Géante

Géante

7 février 2021 0 Par sgtpepere

Scénariste: J.C. Deveney
Dessins: Nuria Tamarit
Editeur: Delcourt

Céleste est recueillie par une famille de fermiers avec bonheur car elle est leur première fille après avoir eu six garçons tous différents les uns des autres. Mais Céleste a tout de même une particularité : elle fait bien trois fois l’épaisseur de son père et presque deux fois sa taille alors qu’elle n’est qu’un bébé.

Heureusement, en vivant en pleine nature et assez éloignée des autres hommes, elle ne craint pas grand-chose. Ni d’effrayer, ni de commettre quelques bêtises qui, vu son gabarit, pourraient être désastreuses. C’est adolescente qu’elle va rencontrer un marchand ambulant qui se trouve être en réalité un escroc. Il faut croire à Céleste qu’il connaît d’autres géants et qu’il veut les lui présenter. Trop heureuse de ne pas être seule, la jeune fille va le suivre ce qui va déclencher bien des soucis mais aussi démarrer le destin très particulier de la grande fille.
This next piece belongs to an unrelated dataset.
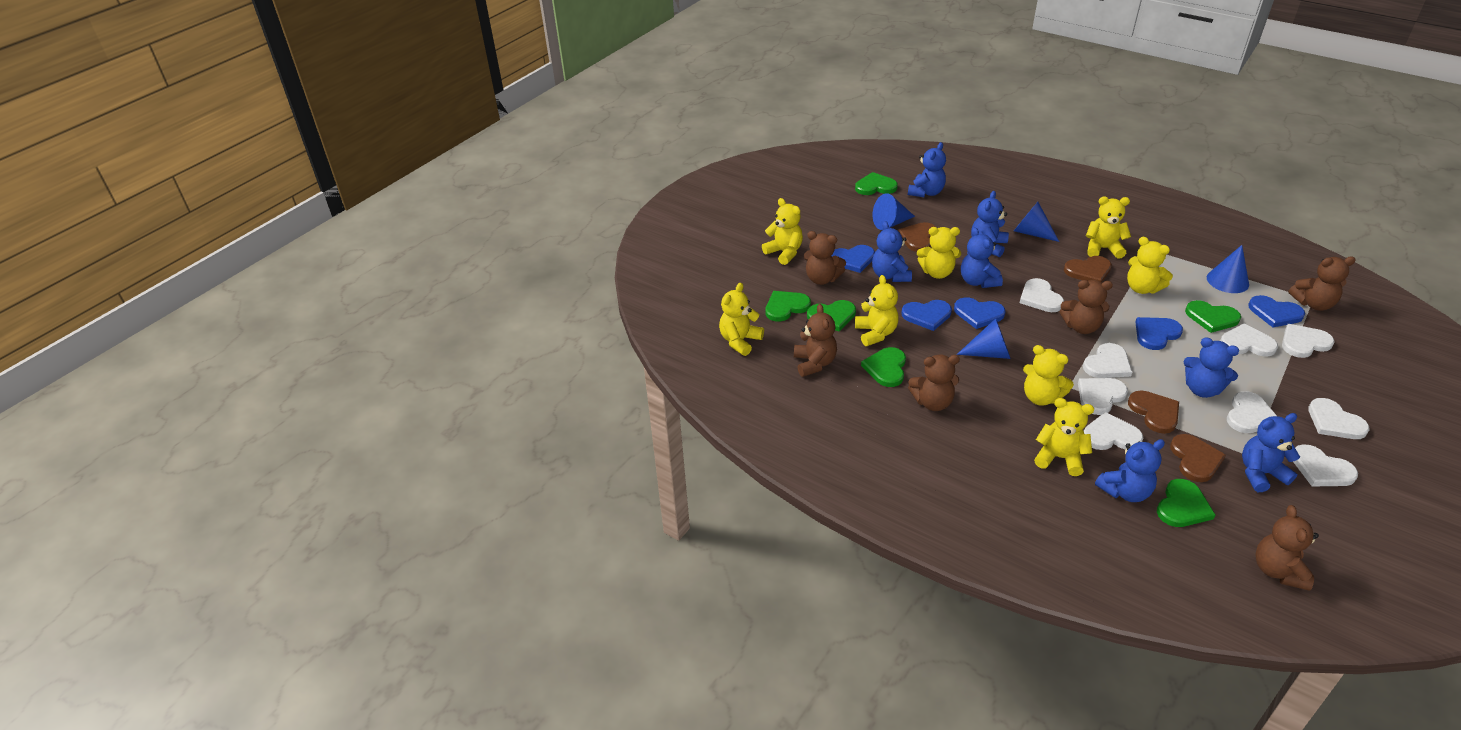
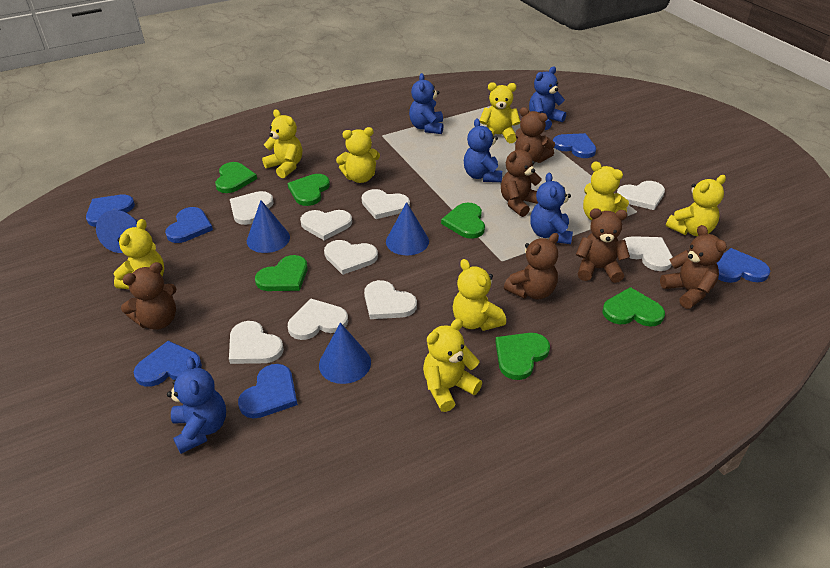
blue heart: 5 -> 6
blue teddy bear: 7 -> 5
brown heart: 4 -> 0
Géante est un album … géant. Dans tous les sens du terme. Epais de presque 200 pages, cette épopée va laisser le temps au lecteur de s’imprégner du monde de Céleste. On va y parler très fugitivement d’Ulysse et de son odyssée comme quelque chose d’actualité, ce qui permet bien entendu de relier Géante aux mondes des contes et des mythes mais aussi de lui donner un cadre temporel un peu plus précis.

Et ce monde est riche, très riche. Grâce aux talents de Céleste, les distances ne sont plus infranchissables comme cela pourrait l’être pour un humain normal et l’héroïne va donc connaître des gens et des lieux très différents. Si sa motivation est de trouver ses origines, voire de trouver des semblables, le livre va aller bien plus loin que ça. Parler de l’acceptation de soi me semble très limité par rapport au message que livre Géante même si dans le fond, c’est bel et bien ce point qui reste le fond de l’histoire. Mais le développement de Céleste, les questionnements qui envahissent son esprit, ses réponses qu’elles soient consciemment réalisées ou non, font tout l’intérêt de cette bande dessinée qui dépasse la rayon « féministe » (non, ça n’est pas un gros mot) dans lequel on pourrait le ranger.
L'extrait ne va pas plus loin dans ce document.